La priorità assoluta è il lavoro. Lavoro, lavoro, lavoro. Questo e l’ambiente sono un binomio indissolubile, c’è bisogno di un Green New Deal, un grande piano di riconversione e investimenti che permettano alla nostra regione di generare nuova e buona occupazione. Serve un piano straordinario di tutela e valorizzazione del territorio e del patrimonio pubblico. Si deve aprire una stagione di investimenti pubblici e privati, con uno sforzo anticiclico, a partire dai fondi europei e con una parte dedicata del bilancio regionale.

Investimenti mirati in innovazione e sviluppo, riqualificazione del territorio, turismo ed agricoltura sostenibili e produzioni con alti tassi occupazionali: queste sono le vere grandi opere, non il Tav che come ha giustamente sancito la CGIL di Torino nel suo congresso è un’opera non solo nemica dell’ambiente ma anche nemica del lavoro.
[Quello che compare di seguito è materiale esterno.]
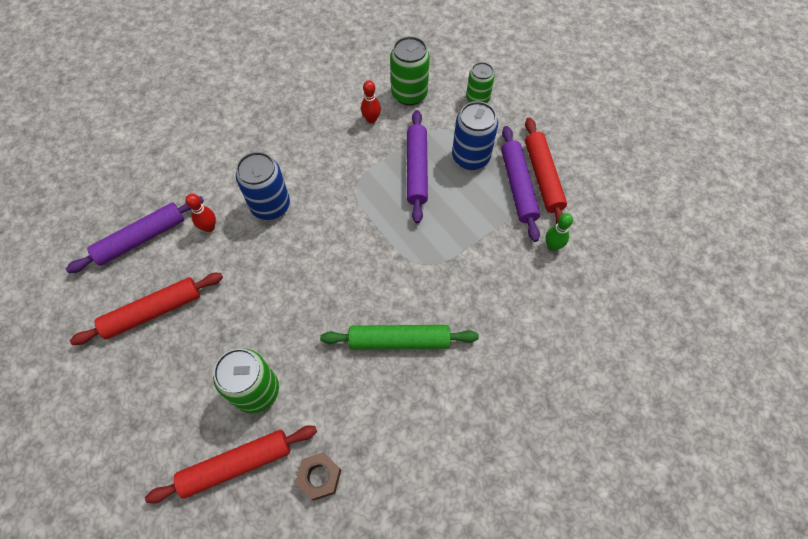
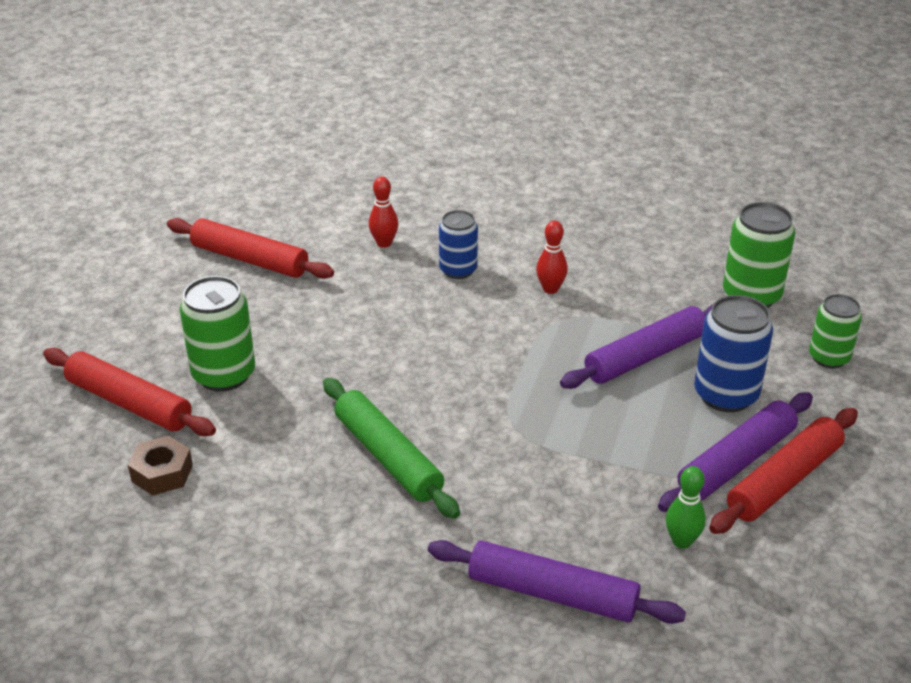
camera: 55 degrees right, 25 degrees down
(141, 238) = (324, 209): purple rolling pin -> purple rolling pin (552, 593)
(270, 206) = (458, 270): blue can -> blue can, size x0.66
(371, 119) = (671, 284): red bowling pin -> red bowling pin (550, 289)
L’alta velocità che vogliamo è quella digitale, connessioni a banda larghissima in tutto il Piemonte fino alle zone montane, come hanno fatto altri paesi Europei portando le nuove tecnologie in zone svantaggiate e garantendo lavoro in luoghi dove è possibile avere un alta qualità della vita. Infatti noi abbiamo una frontiera interna, la nostra MONTAGNA che è stata sfruttata costantemente e che invece è un patrimonio sociale e culturale. Dobbiamo agevolare il ripopolamento delle aree montane sopratutto incentivando i giovani e far nascere e sviluppare micro-indotti capillari e diffusi per il turismo sostenibile, per la preservazione delle aree boschive e delle biodiversità, dobbiamo garantire e difendere i servizi su tutto il territorio regionale: da trasporti efficienti, servizi sociali e sanitari, più asili nido e di qualità sul territorio regionale.